In a move aimed at providing relief and readiness to market participants, the Securities and Exchange Board of India (SEBI) has announced a two-month extension in the deadline for compliance with its enhanced cybersecurity and cyber resilience framework. This decision comes as several financial institutions and intermediaries sought additional time to implement the revised guidelines amid operational and integration challenges.
Strengthening Cybersecurity in Capital Markets
SEBI’s updated framework, initially announced in March 2024, is part of the regulator’s broader effort to strengthen the cybersecurity posture of market infrastructure institutions (MIIs), stockbrokers, portfolio managers, and other intermediaries. The framework lays down detailed guidelines for:
- Governance structures for cybersecurity
- Risk assessments and vulnerability management
- Incident detection and response
- Regular audits and compliance reporting
- Mandatory appointment of Chief Information Security Officers (CISOs)
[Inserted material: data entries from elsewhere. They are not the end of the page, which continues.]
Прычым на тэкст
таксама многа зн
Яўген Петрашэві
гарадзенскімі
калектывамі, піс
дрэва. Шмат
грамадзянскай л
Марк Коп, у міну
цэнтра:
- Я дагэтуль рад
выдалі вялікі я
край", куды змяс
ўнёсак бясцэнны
The objective is to ensure that all registered entities implement robust cyber risk management systems, especially in light of the increasing sophistication of cyber threats targeting the financial ecosystem.
New Compliance Timeline
With the two-month extension, the new deadline is now pushed to September 30, 2025, from the earlier July 31, 2025. This gives market entities more time to:
- Conduct internal assessments
- Deploy necessary IT infrastructure
- Align with third-party vendors for compliance tools
- Train their teams and CISOs for new reporting mandates
Industry Reaction
Industry participants have largely welcomed the move. Many intermediaries—especially smaller firms—had expressed concerns over meeting the original deadline due to cost, staffing, and integration challenges. The extension allows for a more phased and secure implementation, reducing the risk of rushed deployments that could lead to compliance errors or security lapses.
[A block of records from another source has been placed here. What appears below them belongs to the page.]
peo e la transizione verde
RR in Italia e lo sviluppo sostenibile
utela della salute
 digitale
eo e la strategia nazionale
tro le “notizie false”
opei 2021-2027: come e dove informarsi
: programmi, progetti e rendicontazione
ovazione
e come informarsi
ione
Cybersecurity experts have also praised SEBI for maintaining a balanced approach—being firm on the need for stronger defenses while remaining realistic about implementation timelines.
The Bigger Picture
This extension reflects SEBI’s continued commitment to securing India’s financial markets in the digital era. As trading systems, investor data, and financial transactions become increasingly digitized, the risk of cyberattacks, data leaks, and fraud grows exponentially. A resilient cyber framework is no longer optional—it is essential.